In His will and testament, Bahá’u’lláh established a covenant with those that followed Him and asserted clearly that all Bahá’ís should turn to His oldest son, ‘Abdu’l-Bahá, for guidance and interpretation of His teachings. ‘Abdu’l-Bahá was His Father’s most devoted companion during the long years of tribulation.

In 1911, at the age of 68, ‘Abdu’l-Bahá embarked on a series of historic journeys across Europe and North America, conveying His Father’s Faith to the West. Until His passing in 1921, ‘Abdu'l-Bahá unceasingly inspired and encouraged the Bahá'ís and everyone He met to live a practical, spiritual life of humility, generosity, and unconditional love. In ‘Abdu'l-Bahá people find the perfect example of what it means to be a Bahá’í.

Shoghi Effendi, the Guardian of the Bahá’í Faith (1897 – 1957)

At His passing, ‘Abdu’l-Bahá named His grandson, Shoghi Effendi, as the guardian and authorized interpreter of the teachings of Bahá'u'lláh, to ensure the unity of the new Faith, . Under his guidance, the framework for the election of the Universal House of Justice was formed. It is this institution that today guides the worldwide Bahá’í community to contribute to revivification of the world.

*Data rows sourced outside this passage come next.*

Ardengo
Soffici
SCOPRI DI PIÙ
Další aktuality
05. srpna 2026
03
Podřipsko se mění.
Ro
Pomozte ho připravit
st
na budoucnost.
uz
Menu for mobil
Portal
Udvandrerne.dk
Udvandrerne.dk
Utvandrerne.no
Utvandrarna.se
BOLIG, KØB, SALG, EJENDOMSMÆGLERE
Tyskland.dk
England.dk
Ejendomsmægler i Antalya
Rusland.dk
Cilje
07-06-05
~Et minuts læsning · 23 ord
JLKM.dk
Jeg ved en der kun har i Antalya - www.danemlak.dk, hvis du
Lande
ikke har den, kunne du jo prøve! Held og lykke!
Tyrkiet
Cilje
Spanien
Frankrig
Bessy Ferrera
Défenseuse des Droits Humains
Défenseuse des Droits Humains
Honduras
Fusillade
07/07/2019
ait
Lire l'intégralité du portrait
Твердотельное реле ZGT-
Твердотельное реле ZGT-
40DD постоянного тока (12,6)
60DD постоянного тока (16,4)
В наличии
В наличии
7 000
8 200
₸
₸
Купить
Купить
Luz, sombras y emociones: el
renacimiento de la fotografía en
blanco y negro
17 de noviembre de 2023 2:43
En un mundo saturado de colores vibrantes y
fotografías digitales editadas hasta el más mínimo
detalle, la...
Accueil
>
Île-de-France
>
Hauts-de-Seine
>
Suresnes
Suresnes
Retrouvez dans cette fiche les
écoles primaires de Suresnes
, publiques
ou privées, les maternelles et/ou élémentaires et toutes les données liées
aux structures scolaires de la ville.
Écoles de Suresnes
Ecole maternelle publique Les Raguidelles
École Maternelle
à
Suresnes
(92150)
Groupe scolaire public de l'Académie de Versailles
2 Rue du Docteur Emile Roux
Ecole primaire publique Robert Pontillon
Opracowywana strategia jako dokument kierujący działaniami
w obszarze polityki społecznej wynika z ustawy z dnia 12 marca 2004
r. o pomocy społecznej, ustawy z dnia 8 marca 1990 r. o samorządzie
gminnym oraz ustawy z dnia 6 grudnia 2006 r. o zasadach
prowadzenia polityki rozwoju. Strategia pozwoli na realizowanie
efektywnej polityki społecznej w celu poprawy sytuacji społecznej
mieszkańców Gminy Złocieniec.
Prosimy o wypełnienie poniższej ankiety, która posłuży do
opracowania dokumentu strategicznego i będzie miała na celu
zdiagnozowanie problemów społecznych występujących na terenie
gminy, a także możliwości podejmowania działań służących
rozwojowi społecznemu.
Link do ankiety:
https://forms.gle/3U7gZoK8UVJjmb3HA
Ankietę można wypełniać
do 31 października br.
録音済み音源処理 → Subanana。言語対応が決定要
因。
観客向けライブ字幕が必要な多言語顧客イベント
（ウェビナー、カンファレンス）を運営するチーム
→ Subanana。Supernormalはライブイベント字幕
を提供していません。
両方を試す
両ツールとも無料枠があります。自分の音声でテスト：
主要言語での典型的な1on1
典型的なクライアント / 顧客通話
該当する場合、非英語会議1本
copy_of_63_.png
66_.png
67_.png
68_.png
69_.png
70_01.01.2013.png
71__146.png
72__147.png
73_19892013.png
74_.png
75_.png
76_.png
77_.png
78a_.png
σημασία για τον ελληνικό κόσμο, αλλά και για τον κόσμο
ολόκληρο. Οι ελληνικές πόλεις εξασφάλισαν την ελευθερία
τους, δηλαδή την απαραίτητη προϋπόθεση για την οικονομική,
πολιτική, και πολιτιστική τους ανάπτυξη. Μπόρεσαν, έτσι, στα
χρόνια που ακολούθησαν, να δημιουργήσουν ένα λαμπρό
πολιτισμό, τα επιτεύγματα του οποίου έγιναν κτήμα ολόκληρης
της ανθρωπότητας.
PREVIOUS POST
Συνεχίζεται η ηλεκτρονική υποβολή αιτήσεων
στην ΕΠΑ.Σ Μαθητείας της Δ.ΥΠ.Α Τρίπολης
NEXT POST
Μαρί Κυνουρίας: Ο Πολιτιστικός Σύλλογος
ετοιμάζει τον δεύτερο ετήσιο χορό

The Universal House of Justice

The Universal House of Justice is the international governing council of the Bahá’í Faith. Bahá’u’lláh ordained the creation of this institution in His book of laws, the Kitáb-i-Aqdas.

The Universal House of Justice is a nine-member body, elected every five years by the entire membership of all national Bahá’í assemblies. Bahá’u’lláh conferred divine authority upon the Universal House of Justice to exert a positive influence on the welfare of humankind, promote education, peace and global prosperity, and safeguard human honor and the position of religion. It is charged with applying the Bahá’í teachings to the requirements of an ever-evolving society and is thus empowered to legislate on matters not explicitly covered in the Faith’s Sacred Texts.

Since its first election in 1963, the Universal House of Justice has guided the Bahá’í world community to develop its capacity to participate in building a prosperous global civilization. The guidance provided by the Universal House of Justice ensures unity of thought and action in the Bahá’í community as it learns to translate Bahá’u’lláh’s vision of world peace into reality.

“Inasmuch as for each day there is a new problem and for every problem an expedient solution, such affairs should be referred to the Ministers of the House of Justice that they may act according to the needs and requirements of the time.”